*Instructions for the task*.
Echo the data below word for word, starting at the line that contains "Rank the series" and stopping after the line that contains "col 0.800, col".
Information shown Start Marker
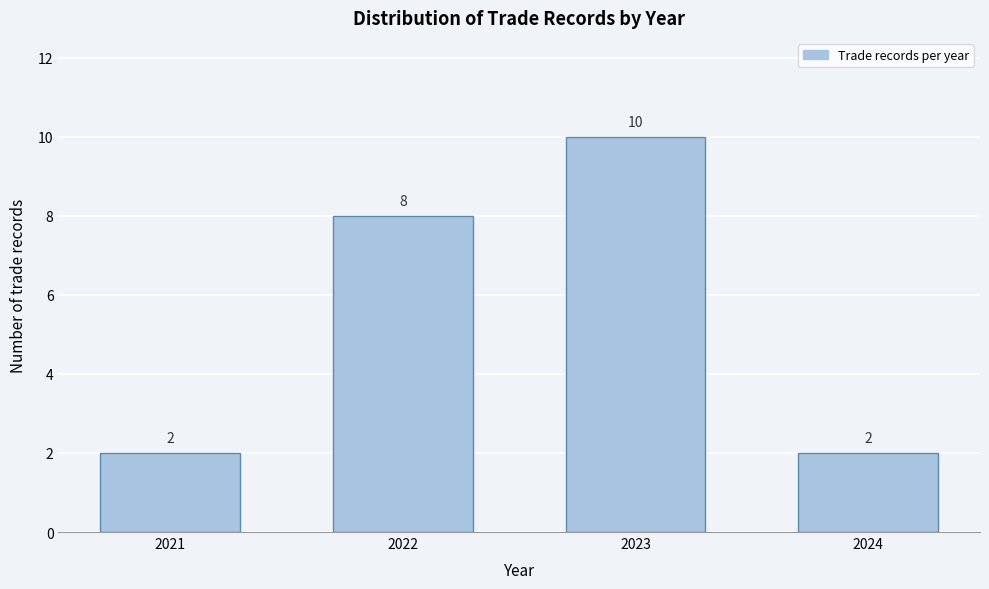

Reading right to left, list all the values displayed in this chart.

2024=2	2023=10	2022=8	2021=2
Information shown End Marker
Information shown Start Marker
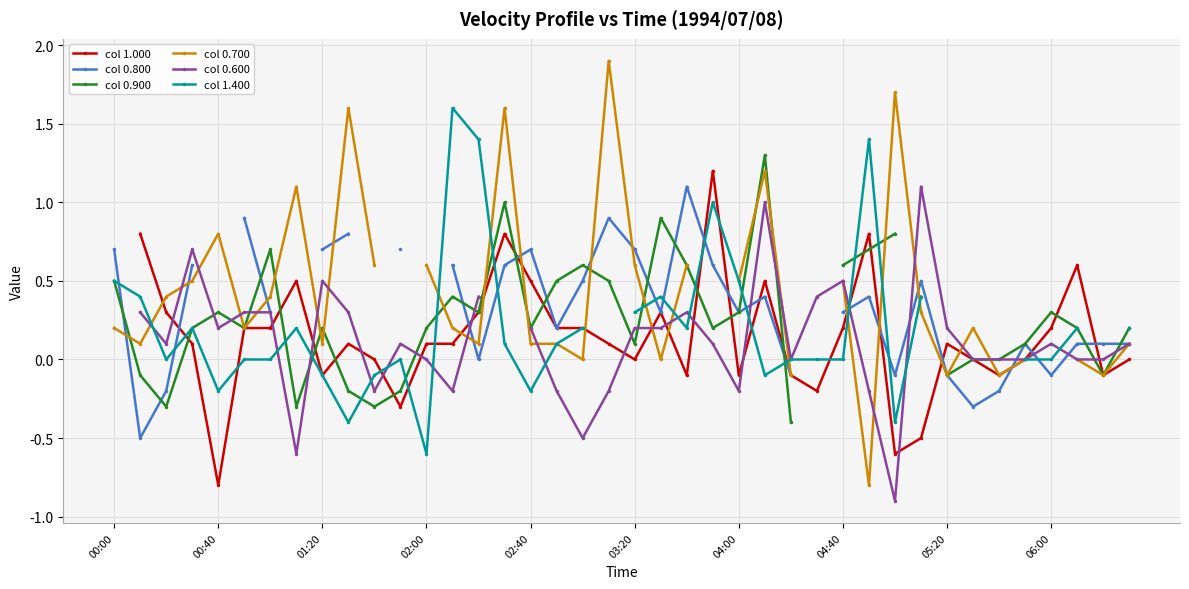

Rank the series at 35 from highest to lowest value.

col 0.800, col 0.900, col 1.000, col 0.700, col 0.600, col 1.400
Information shown End Marker
Information shown Start Marker
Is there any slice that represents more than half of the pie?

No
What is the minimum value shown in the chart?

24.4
Information shown End Marker
*Solution*.
Rank the series at 35 from highest to lowest value.

col 0.800, col 0.900, col 1.000, col 0.700, col 0.600, col 1.400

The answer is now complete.